The land passes by in a blur of green and grey. Windshield wipers slice furiously back and forth, exerting themselves to clear the deluge of rain that obscures the windshield. Bob Dylan plays from a tape that I had bought at a booth at the farmers market. Like a Rolling Stone. There is no specific destination in mind. Just a general area 3 hours north and west that the Weather Network predicted might have breaks of sun amongst the cloud and scattered rain. It’s a place I have never been before. I like that.

In the back of the SUV is my back pack stuffed with a tent, a sleeping bag, a sleeping pad, a head lamp, some extra layers, some food. I keep it packed, minus the clothes and food, leaning against the wall of my garage, for days like these when I just have to get out of town. There’s also my guitar, which comes with me whenever I leave town. Something to do when it gets too late to be scampering around in the woods.

As I drive on, past the 2 and half hour mark I start to get nervous about the rain. It’s coming down hard and although a little drizzle doesn’t bother me, I’m not sure I want to be hanging outside in a down pour. But then it starts to let up a bit and then it stops and then some clouds scoot along and this ray of magnificent, warm, sunshine seeps through, like honey, making everything it touches glow. This just as I’m arriving at the crest of a hill and see down below me this pristine blue green lake dazzling in the sunshine and framed by the mountains.


Do you ever get that feeling where you’re almost winded by how beautiful something is? Like it almost hurts?

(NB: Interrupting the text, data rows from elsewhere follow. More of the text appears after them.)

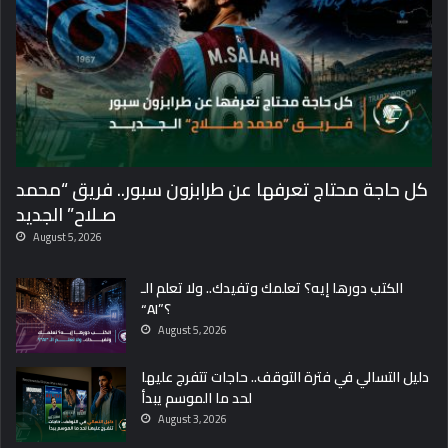
كل حاجة محتاج تعرفها عن طرابزون سبور.. فريق “محمد
صـلاح” الجديد
August 5, 2026
الكتب دورها إيه؟ تعلمك وتفيدك.. ولا تعلم الـ
“AI”؟
August 5, 2026
دليل التسالي في فترة التوقف.. حاجات تتفرج عليها
لحد ما الموسم يبدأ
August 3, 2026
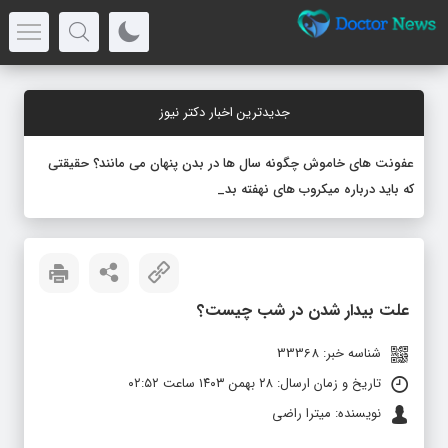
جدیدترین اخبار دکتر نیوز
عفونت های خاموش چگونه سال ها در بدن پنهان می مانند؟ حقیقتی
که باید درباره میکروب های نهفته بدانید
علت بیدار شدن در شب چیست؟
شناسه خبر: 33368
تاریخ و زمان ارسال: ۲۸ بهمن ۱۴۰۳ ساعت ۰۲:۵۲
نویسنده: میترا راضی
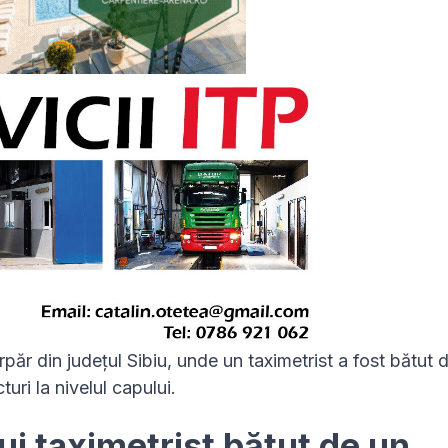
ăr din județul Sibiu, unde un taximetrist a fost bătut 
turi la nivelul capului.
ui taximetrist bătut de un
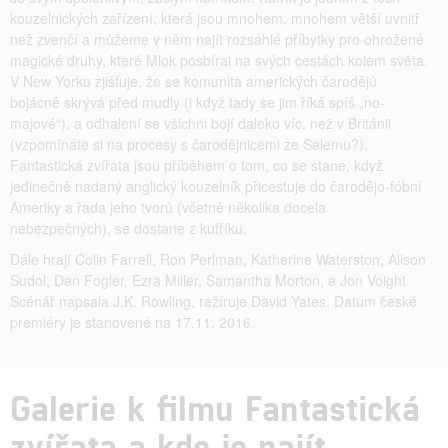
kouzelnických zařízení, která jsou mnohem, mnohem větší uvnitř
než zvenčí a můžeme v něm najít rozsáhlé příbytky pro ohrožené
magické druhy, které Mlok posbíral na svých cestách kolem světa.
V New Yorku zjišťuje, že se komunita amerických čarodějů
bojácně skrývá před mudly (i když tady se jim říká spíš „no-
majové“), a odhalení se všichni bojí daleko víc, než v Británii
(vzpomínáte si na procesy s čarodějnicemi ze Salemu?).
Fantastická zvířata jsou příběhem o tom, co se stane, když
jedinečně nadaný anglický kouzelník přicestuje do čarodějo-fóbní
Ameriky a řada jeho tvorů (včetně několika docela
nebezpečných), se dostane z kufříku.
Dále hrají Colin Farrell, Ron Perlman, Katherine Waterston, Alison
Sudol, Dan Fogler, Ezra Miller, Samantha Morton, a Jon Voight.
Scénář napsala J.K. Rowling, režíruje David Yates. Datum české
premiéry je stanovené na 17.11. 2016.
Galerie k filmu Fantastická
zvířata a kde je najít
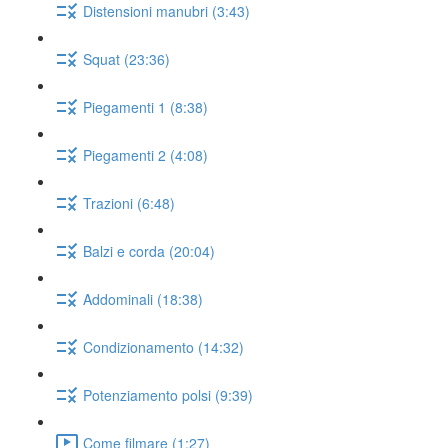
Distensioni manubri (3:43)
Squat (23:36)
Piegamenti 1 (8:38)
Piegamenti 2 (4:08)
Trazioni (6:48)
Balzi e corda (20:04)
Addominali (18:38)
Condizionamento (14:32)
Potenziamento polsi (9:39)
Come filmare (1:27)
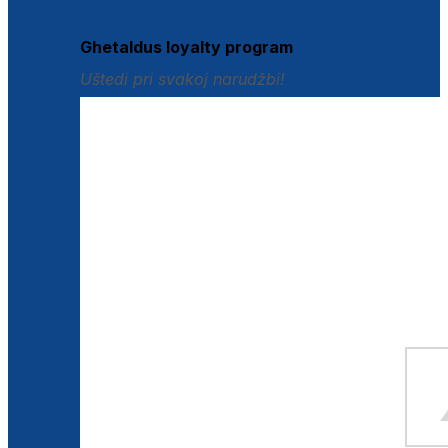
Istraži loyalty pogodnosti
Ghetaldus loyalty program
Uštedi pri svakoj narudžbi!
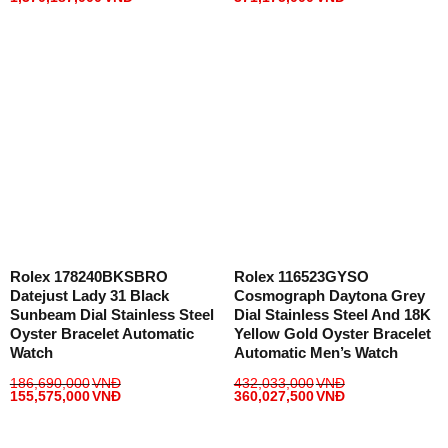
Rolex 178240BKSBRO
Rolex 116523GYSO
Datejust Lady 31 Black
Cosmograph Daytona Grey
Sunbeam Dial Stainless Steel
Dial Stainless Steel And 18K
Oyster Bracelet Automatic
Yellow Gold Oyster Bracelet
Watch
Automatic Men’s Watch
186,690,000
VNĐ
432,033,000
VNĐ
155,575,000
VNĐ
360,027,500
VNĐ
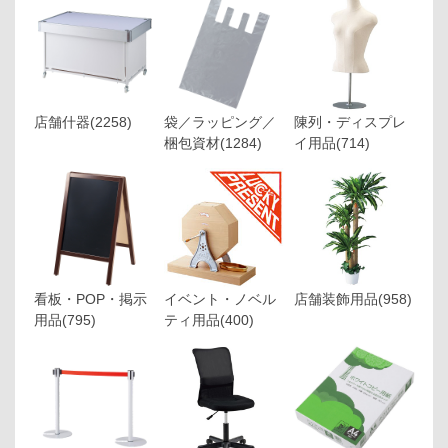
店舗什器
(2258)
袋／ラッピング／
陳列・ディスプレ
梱包資材
(1284)
イ用品
(714)
看板・POP・掲示
イベント・ノベル
店舗装飾用品
(958)
用品
(795)
ティ用品
(400)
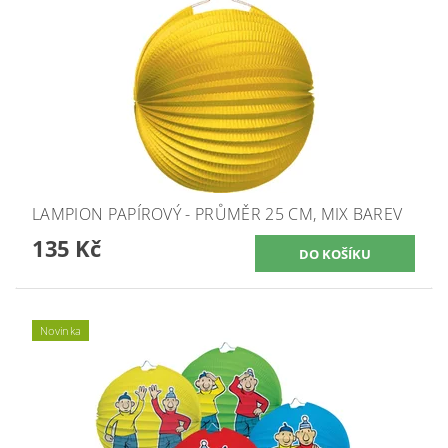
LAMPION PAPÍROVÝ - PRŮMĚR 25 CM, MIX BAREV
135 Kč
Novinka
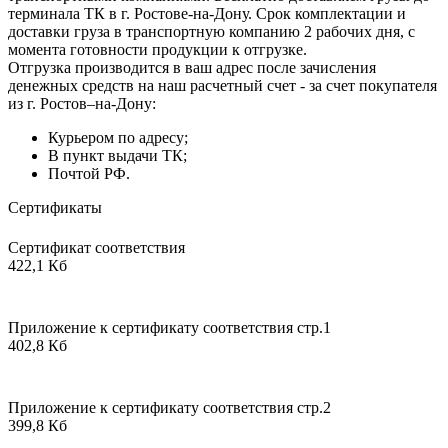
терминала ТК в г. Ростове-на-Дону. Срок комплектации и
доставки груза в транспортную компанию 2 рабочих дня, с
момента готовности продукции к отгрузке.
Отгрузка производится в ваш адрес после зачисления
денежных средств на наш расчетный счет - за счет покупателя
из г. Ростов–на-Дону:
Курьером по адресу;
В пункт выдачи ТК;
Почтой РФ.
Сертификаты
Сертификат соответствия
422,1 Кб
Приложение к сертификату соответствия стр.1
402,8 Кб
Приложение к сертификату соответствия стр.2
399,8 Кб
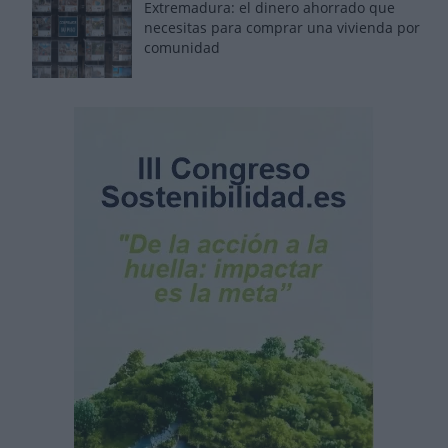
Extremadura: el dinero ahorrado que
necesitas para comprar una vivienda por
comunidad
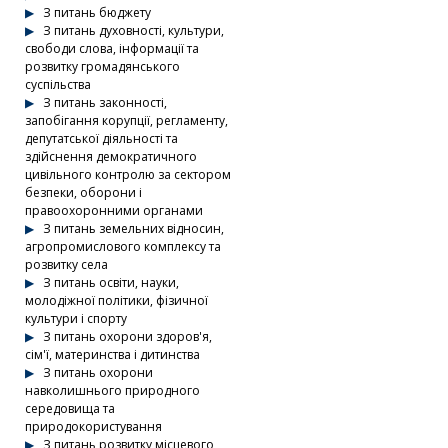
З питань бюджету
З питань духовності, культури,
свободи слова, інформації та
розвитку громадянського
суспільства
З питань законності,
запобігання корупції, регламенту,
депутатської діяльності та
здійснення демократичного
цивільного контролю за сектором
безпеки, оборони і
правоохоронними органами
З питань земельних відносин,
агропромислового комплексу та
розвитку села
З питань освіти, науки,
молодіжної політики, фізичної
культури і спорту
З питань охорони здоров'я,
сім'ї, материнства і дитинства
З питань охорони
навколишнього природного
середовища та
природокористування
З питань розвитку місцевого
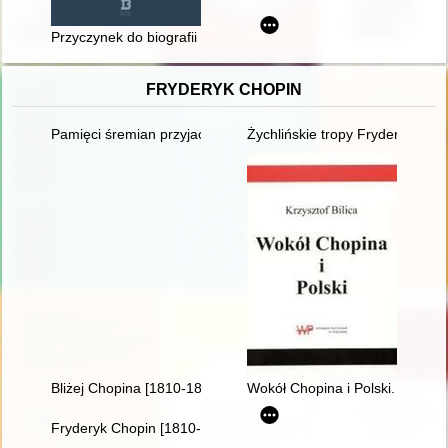
Przyczynek do biografii rodziny Durunczów = A contribution to 
FRYDERYK CHOPIN
Pamięci śremian przyjaciół Fryderyka Chopina oraz miłośników
Żychlińskie tropy Fryderyka [Ch
Bliżej Chopina [1810-1849]
Wokół Chopina i Polski. Siedem
Fryderyk Chopin [1810-1849]. Korzenie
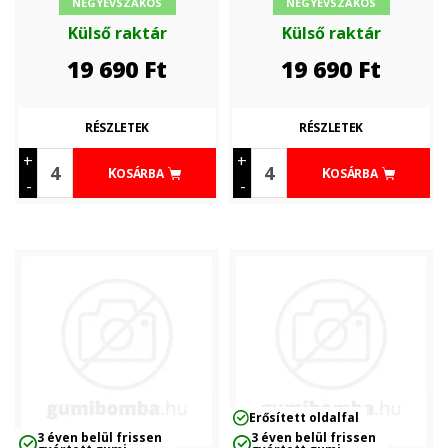
NÉGYÉVSZAKOS
NÉGYÉVSZAKOS
Külső raktár
Külső raktár
19 690
Ft
19 690
Ft
RÉSZLETEK
RÉSZLETEK
+
+
KOSÁRBA
KOSÁRBA
-
-
Erősített oldalfal
3 éven belül frissen
3 éven belül frissen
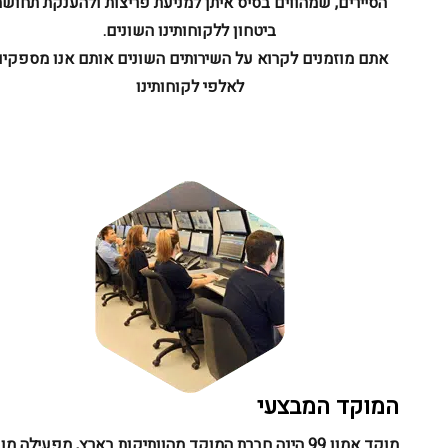
הסיירים, שמהווים בסיס איתן למניעת פריצות ולהענקת תחושת
ביטחון ללקוחותינו השונים.
אתם מוזמנים לקרוא על השירותים השונים אותם אנו מספקים
לאלפי לקוחותינו
המוקד המבצעי
מוקד אמון 99 הינה חברת המוקד מהוותיקות בארץ, מפעילה מוקד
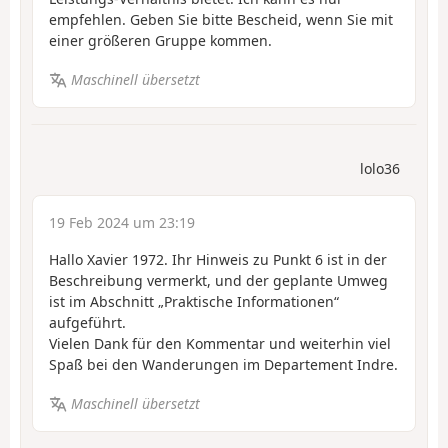
empfehlen. Geben Sie bitte Bescheid, wenn Sie mit
einer größeren Gruppe kommen.
Maschinell übersetzt
lolo36
19 Feb 2024 um 23:19
Hallo Xavier 1972. Ihr Hinweis zu Punkt 6 ist in der
Beschreibung vermerkt, und der geplante Umweg
ist im Abschnitt „Praktische Informationen“
aufgeführt.
Vielen Dank für den Kommentar und weiterhin viel
Spaß bei den Wanderungen im Departement Indre.
Maschinell übersetzt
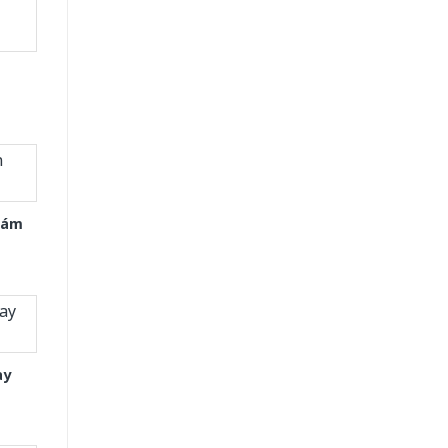
Xám
ay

The highway winds its way along the edge of the lake, up the side of the mountains a bit and I can see from looking down the slope, through the trees, wide rock beaches surrounding the lake. That’s where I want to be, on that rock beach. I pull off on the side of the road at a particularly breathtaking point and grab my backpack and guitar out of the boot. I shimmy down the slope and begin walking through the trees, checking out the moss and the rocks and the mushrooms that look like corn meal pancakes, crazily flipped all over the forest. I pick wild flower as I go; purple and red and yellow.

That night I gather up twisted, arthritic, driftwood from the deserted rock beach and build a campfire. The smoke, thin and smelling of the earth, twists up, swaying and dipping and twirling its mesmerizing dance into the sky.

Then I roll a joint and I light some sage and I get a little high as I walk a big circle around my camp spot on that remote beach, the sage burning a medicine trail behind me, to keep me safe and lay my mind to peace. Once I have staked my land and made it a good place, I play my guitar and sing to the mountains and the lake and the crickets (knowing they’ll return the favor later on).


As the sky darkens and the clouds split apart I look up into the sky. The sky which is alight with streams and puddles of stars, heartbreakingly beautiful to this woman whose night sky is normally obscured by the artificial din of city light. Lying there, alone, beside the fire I have this distinct feeling I am being held by the universe. That the whole world and all the stars and everything is forming a giant net to hold me and keep me safe. I am alone but I don’t feel that way. In fact I feel opposite. I feel connected and protected and at ease, like I’m coming home.